Chapter 36 — Quiz
12 questions. Answers at the bottom.
Multiple choice
Q1. Time-series data is characterized by: - A) Random access by key - B) Time-stamped, append-heavy points queried by time range/aggregation - C) Deep relationship traversal - D) Document flexibility
Q2. The PostgreSQL extension for time-series is: - A) PostGIS - B) pgvector - C) TimescaleDB - D) Citus
Q3. An embedding is: - A) A foreign key - B) A vector of numbers representing the meaning of text/image/audio - C) An index - D) A backup
Q4. Vector (nearest-neighbor) search finds: - A) Exact keyword matches - B) Items whose embeddings are closest (most similar in meaning) - C) The newest rows - D) Duplicate rows
Q5. pgvector lets PostgreSQL:
- A) Shard automatically
- B) Store embeddings and do similarity search (e.g., <=> distance)
- C) Do spatial queries
- D) Replicate
Q6. RAG (Retrieval-Augmented Generation) uses vector search to: - A) Train the model - B) Retrieve relevant documents to give an LLM context - C) Encrypt prompts - D) Cache results
Q7. PostGIS adds to PostgreSQL: - A) Time-series functions - B) Geometry/geography types, spatial functions, and spatial (GiST) indexes - C) Vector search - D) Full-text search
Q8. "All stores within 5 km of a point" needs:
- A) A B-tree on two numeric columns
- B) Spatial types/indexes (PostGIS ST_DWithin)
- C) A vector index
- D) Sharding
Q9. For most applications, advanced search is covered by: - A) Always Elasticsearch - B) PostgreSQL full-text search (Elasticsearch for extreme scale/features) - C) pgvector - D) TimescaleDB
Q10. The chapter's through-line (theme #4) is: - A) Always use a dedicated specialized database - B) A PostgreSQL extension often replaces a specialized system — try it first - C) Avoid PostgreSQL for specialized data - D) Specialized data can't be stored relationally
True/False
Q11. Vector search is exact matching, like a primary-key lookup. (True / False)

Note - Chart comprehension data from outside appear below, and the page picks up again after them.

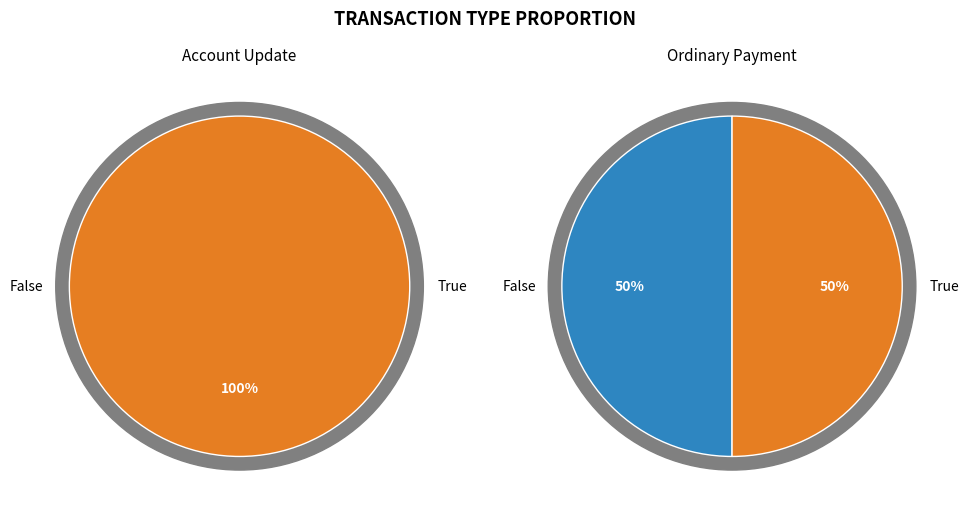

How many segments does this pie chart have?

2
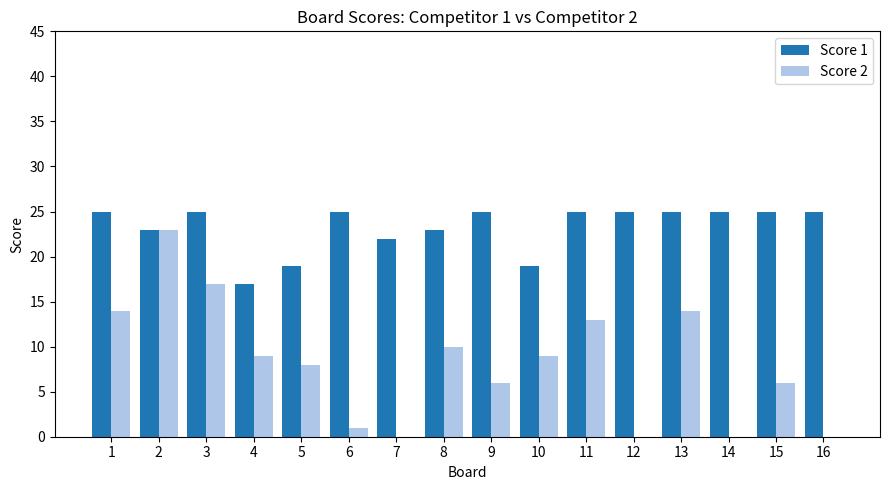

What is the sum of all Score 2 values?

130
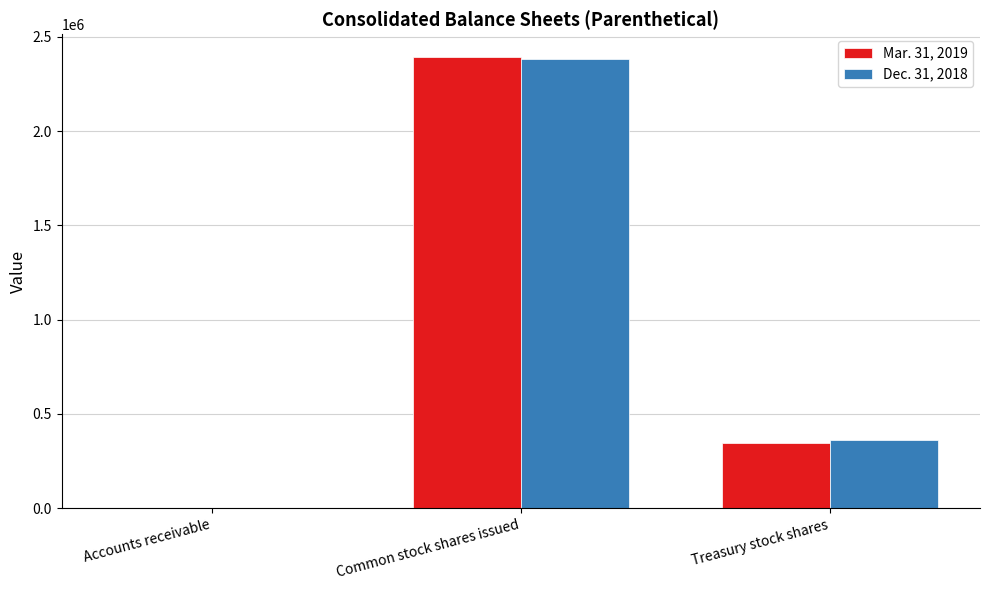

At which category is the sum across all series the highest?

Common stock shares issued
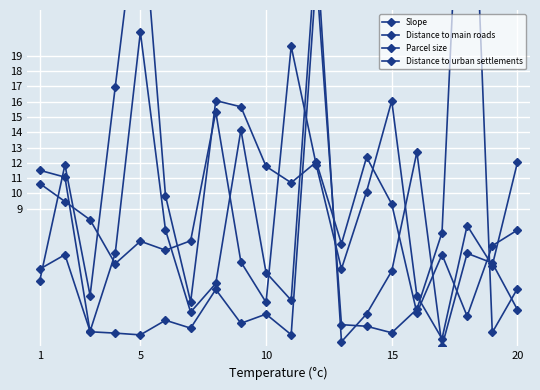

How many intersections are there between Distance to urban settlements and Slope?

10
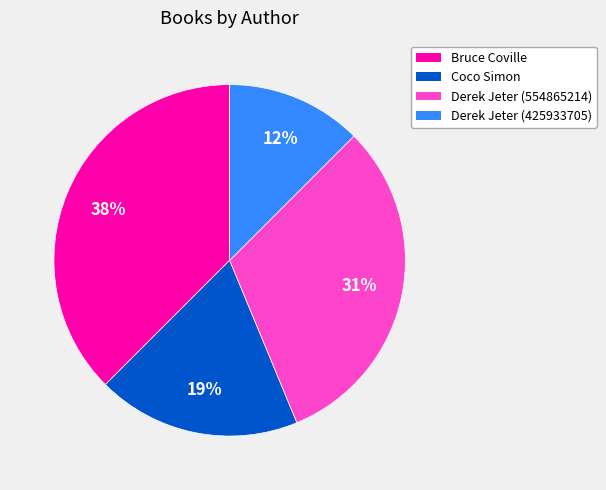

Is there a majority slice in this chart?

No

Q12. pgvector lets you keep embeddings alongside relational data, with transactions and joins. (True / False)
Short answer
Q13. You're building "find articles similar in meaning to this one." Outline how you'd implement it with PostgreSQL + pgvector, and when you'd instead use a dedicated vector database.
---
Answer key
Q1 — B. Time-stamped, append-heavy, time-range/aggregation queries.
Q2 — C. TimescaleDB (built on partitioning).
Q3 — B. A vector representing meaning.
Q4 — B. Closest embeddings = most similar.
Q5 — B. Vector type + similarity operators/indexes.
Q6 — B. Retrieve relevant context for an LLM.
Q7 — B. Spatial types, functions, GiST indexes.
Q8 — B. PostGIS spatial query (ST_DWithin).
Q9 — B. PostgreSQL FTS for most; Elasticsearch for extreme scale/features.
Q10 — B. Try the PostgreSQL extension first; it often suffices.
Q11 — False. It's approximate similarity (nearest-neighbor), not exact match.
Q12 — True. Embeddings live in PostgreSQL with the relational data, transactions, and joins intact.
Q13. Generate an embedding for each article (via an AI model) and store it in a vector column with pgvector; add an HNSW/IVFFlat index. To find similar articles, embed the query article and run ORDER BY embedding <=> :query_embedding LIMIT N (nearest by cosine/L2 distance). This keeps embeddings beside the article data, with SQL/joins/transactions. Use a dedicated vector database (Pinecone, Weaviate, Milvus) instead when you have very large vector volumes, need specialized ANN index tuning/scale, or want vector search decoupled from the primary database — i.e., when you genuinely exceed pgvector.
Scoring: 10–12 you know the specialized landscape; 7–9 review vectors and theme #4; below 7, redo Exercises B.